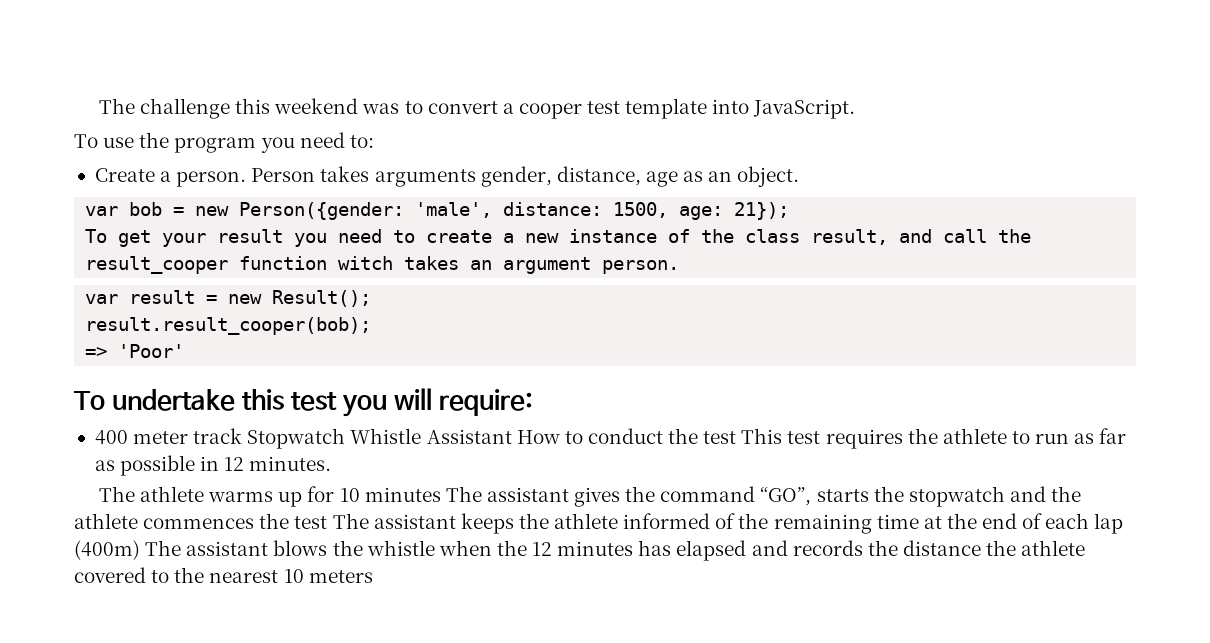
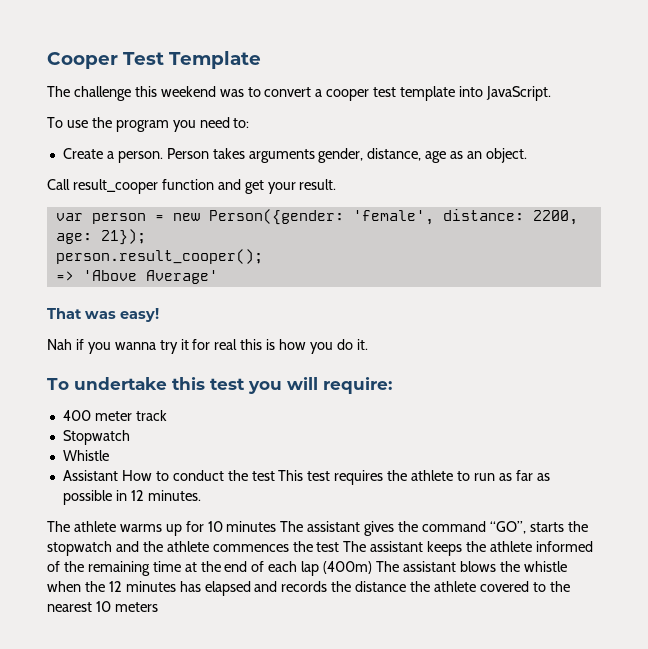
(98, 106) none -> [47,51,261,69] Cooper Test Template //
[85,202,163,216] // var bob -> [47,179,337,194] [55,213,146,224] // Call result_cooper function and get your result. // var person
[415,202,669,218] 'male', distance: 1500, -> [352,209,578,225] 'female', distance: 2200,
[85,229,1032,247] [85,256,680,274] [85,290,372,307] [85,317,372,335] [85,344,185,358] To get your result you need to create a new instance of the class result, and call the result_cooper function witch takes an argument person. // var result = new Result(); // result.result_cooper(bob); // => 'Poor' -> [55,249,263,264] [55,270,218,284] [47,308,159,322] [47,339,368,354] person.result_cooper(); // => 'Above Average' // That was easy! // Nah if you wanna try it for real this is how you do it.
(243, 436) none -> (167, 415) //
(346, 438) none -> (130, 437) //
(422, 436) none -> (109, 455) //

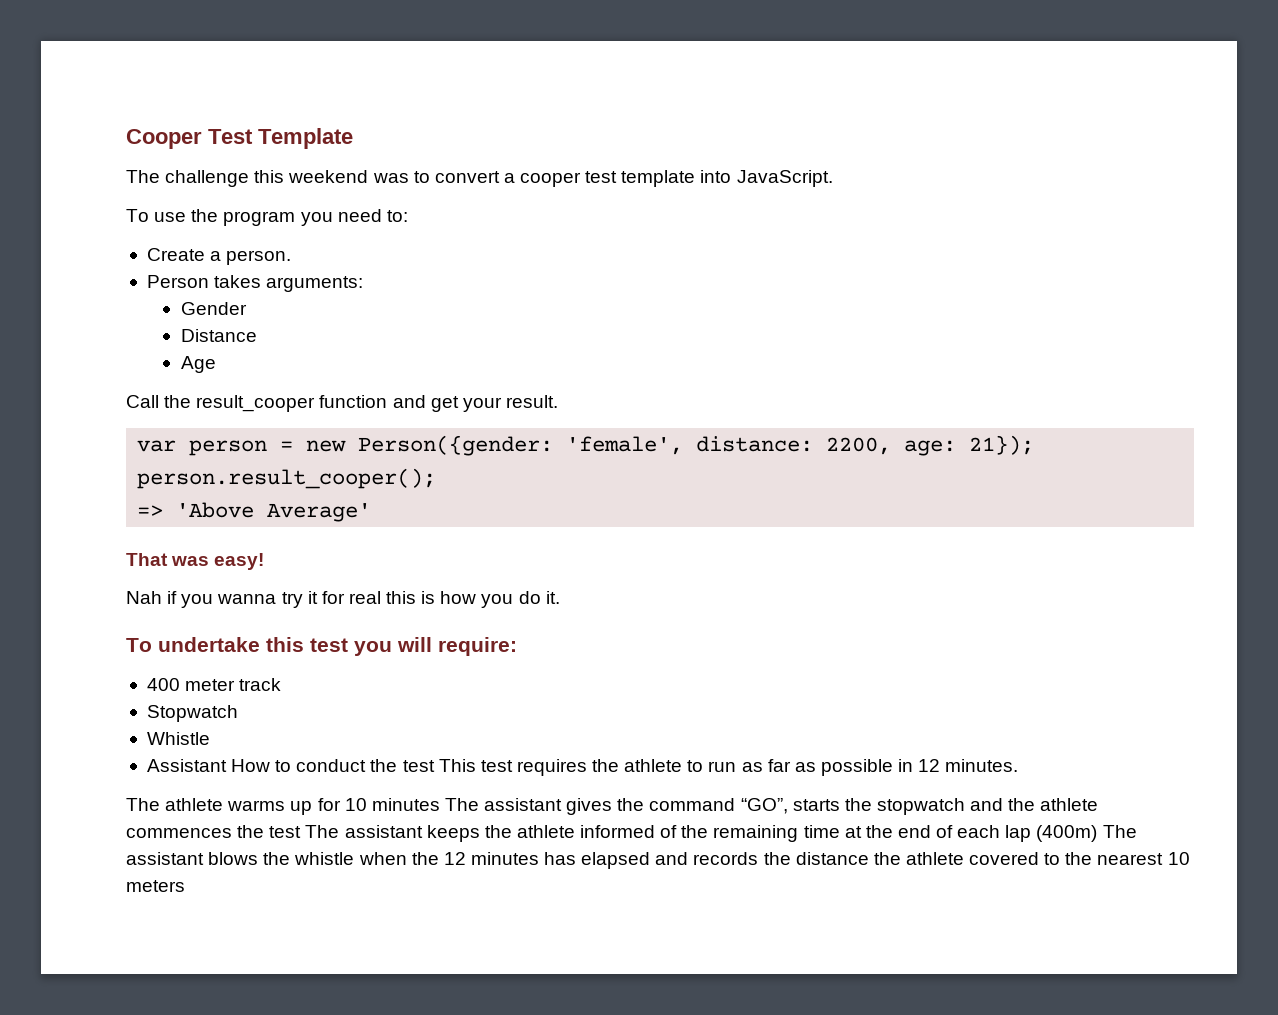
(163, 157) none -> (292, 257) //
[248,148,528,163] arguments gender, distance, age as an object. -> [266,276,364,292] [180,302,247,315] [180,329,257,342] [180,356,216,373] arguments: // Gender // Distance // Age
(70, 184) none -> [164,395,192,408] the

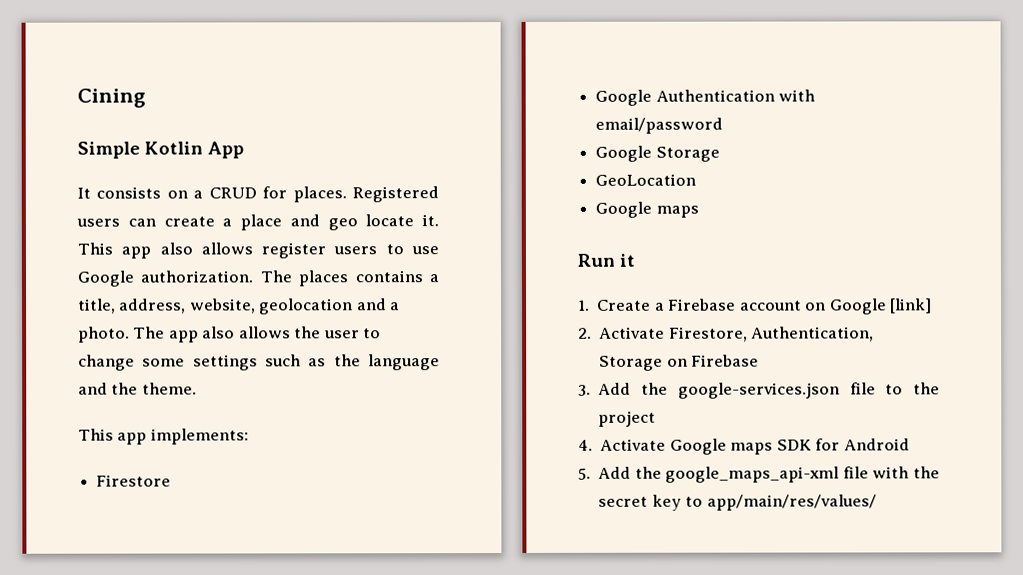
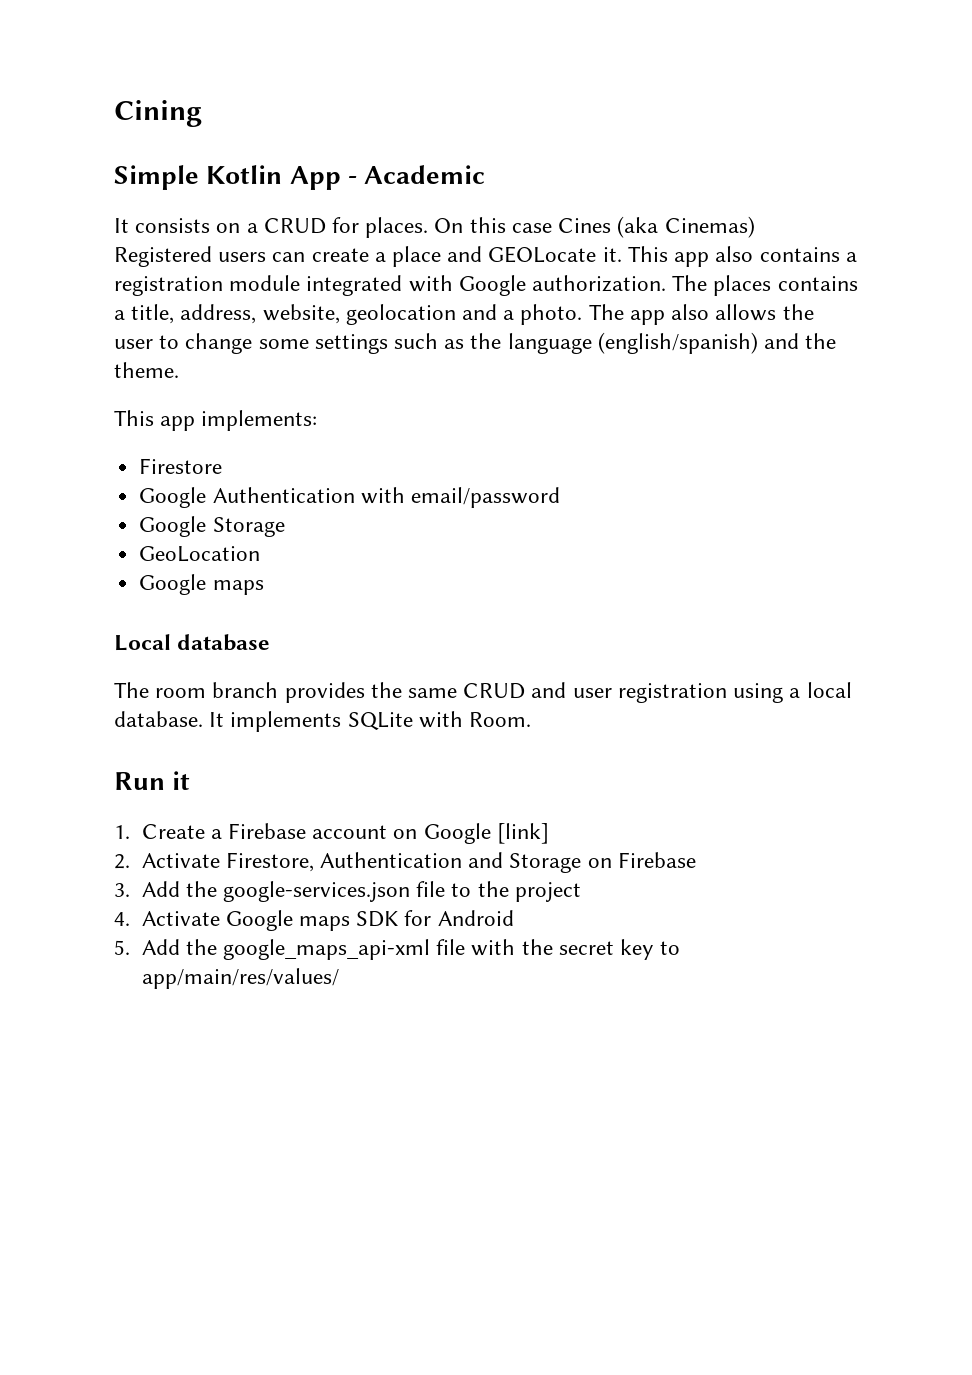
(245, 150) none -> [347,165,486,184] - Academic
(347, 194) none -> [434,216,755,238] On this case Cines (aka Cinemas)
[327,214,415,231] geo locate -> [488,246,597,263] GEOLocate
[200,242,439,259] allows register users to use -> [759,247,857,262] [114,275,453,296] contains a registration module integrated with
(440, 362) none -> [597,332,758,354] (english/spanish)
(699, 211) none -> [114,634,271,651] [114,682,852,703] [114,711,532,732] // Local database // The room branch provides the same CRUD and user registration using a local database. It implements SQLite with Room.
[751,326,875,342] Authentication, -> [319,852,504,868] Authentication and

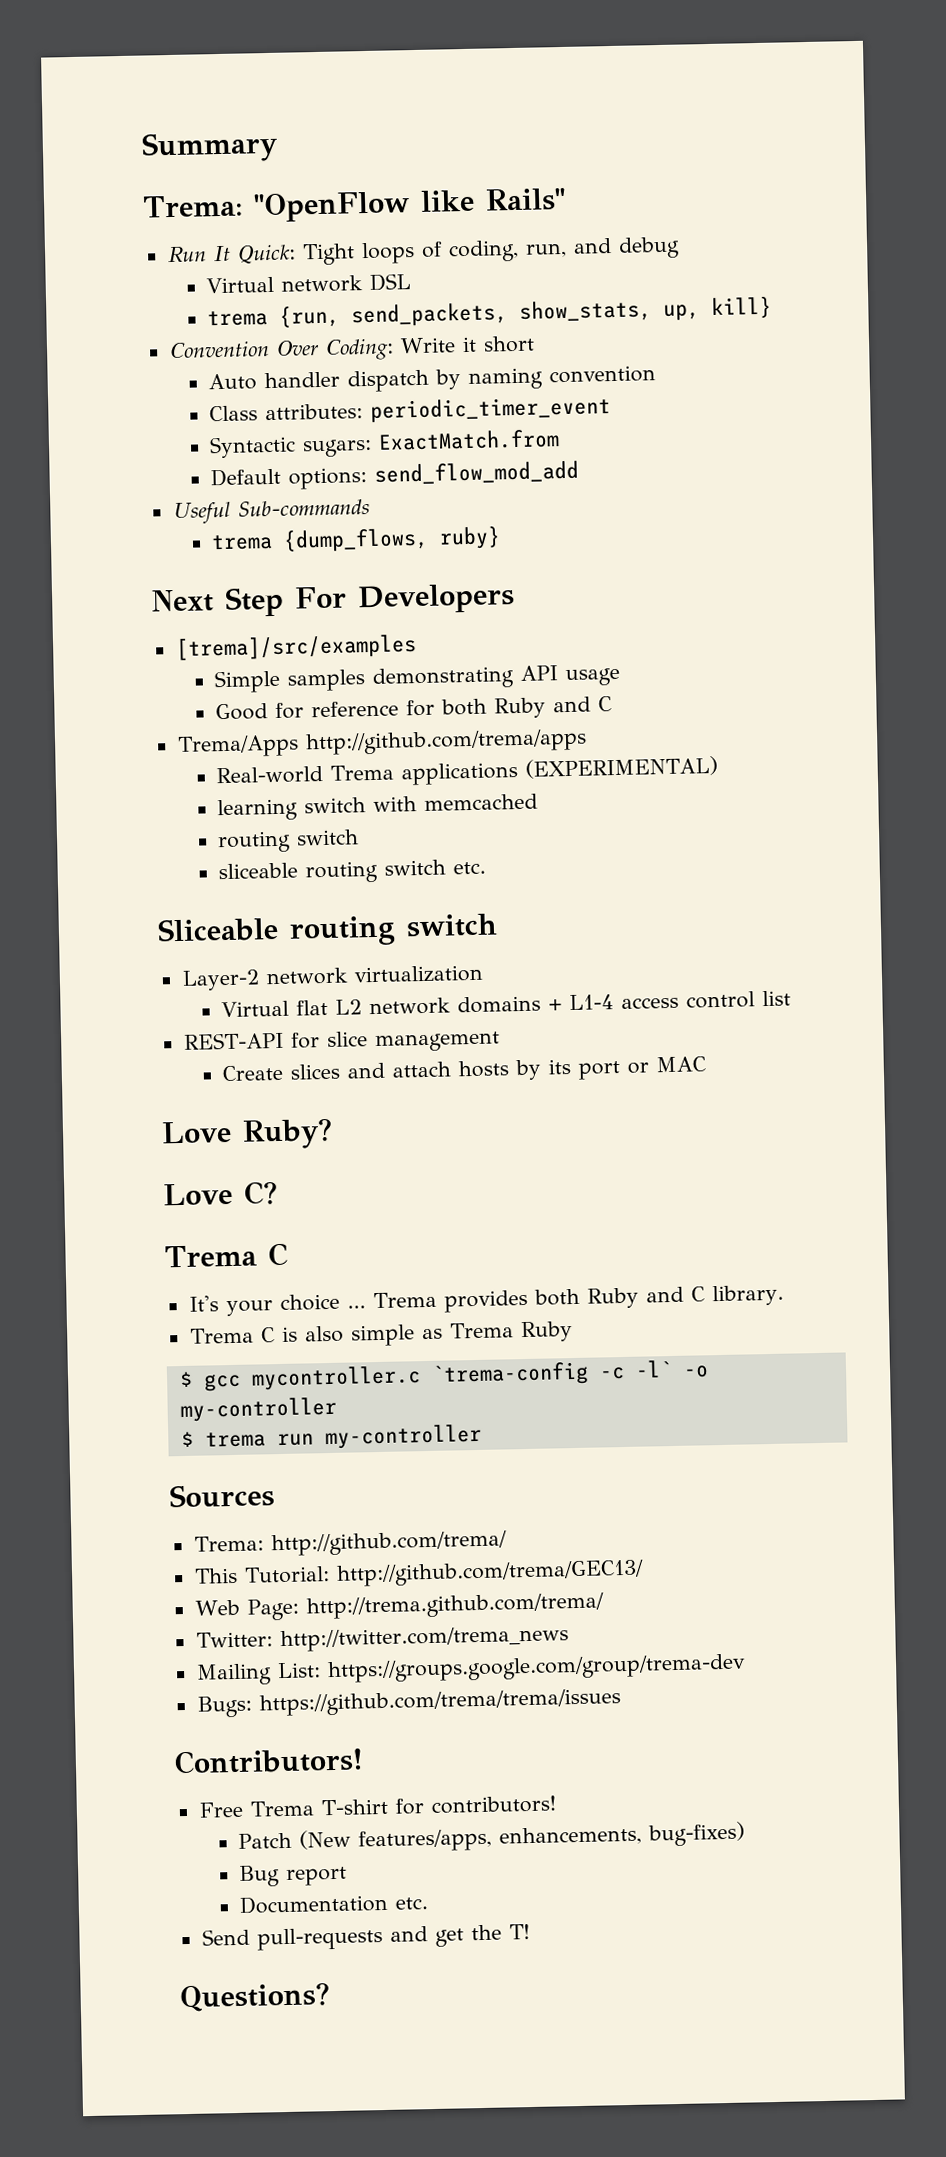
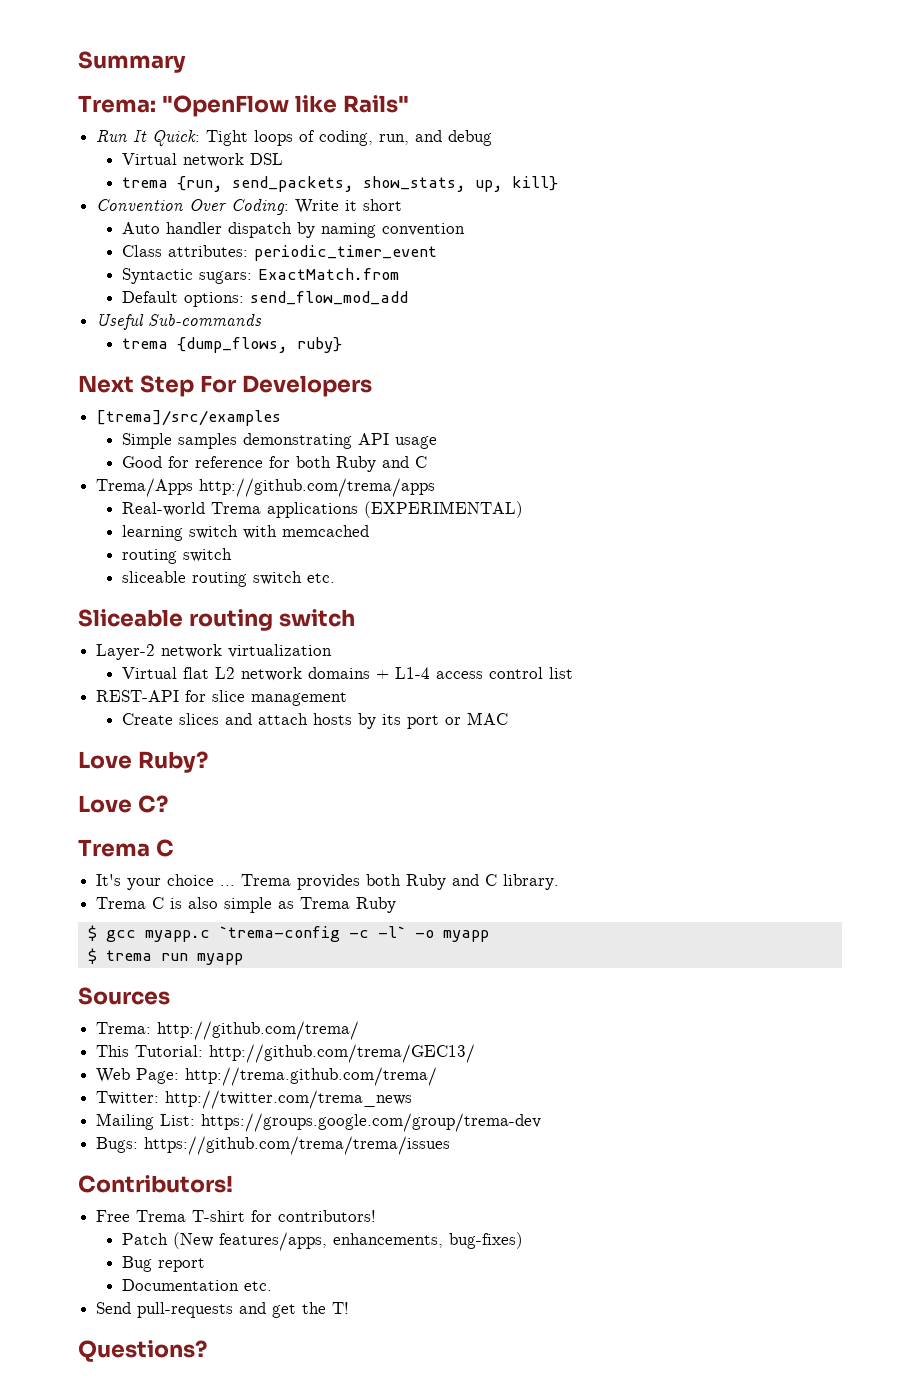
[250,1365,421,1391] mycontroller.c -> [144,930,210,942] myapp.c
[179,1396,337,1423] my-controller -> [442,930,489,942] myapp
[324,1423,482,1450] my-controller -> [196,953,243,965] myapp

....................

Please find every line in the listing that holds the string "with" and copy it.

[200,242,439,259] allows register users to use -> [759,247,857,262] [114,275,453,296] contains a registration module integrated with
(699, 211) none -> [114,634,271,651] [114,682,852,703] [114,711,532,732] // Local database // The room branch provides the same CRUD and user registration using a local database. It implements SQLite with Room.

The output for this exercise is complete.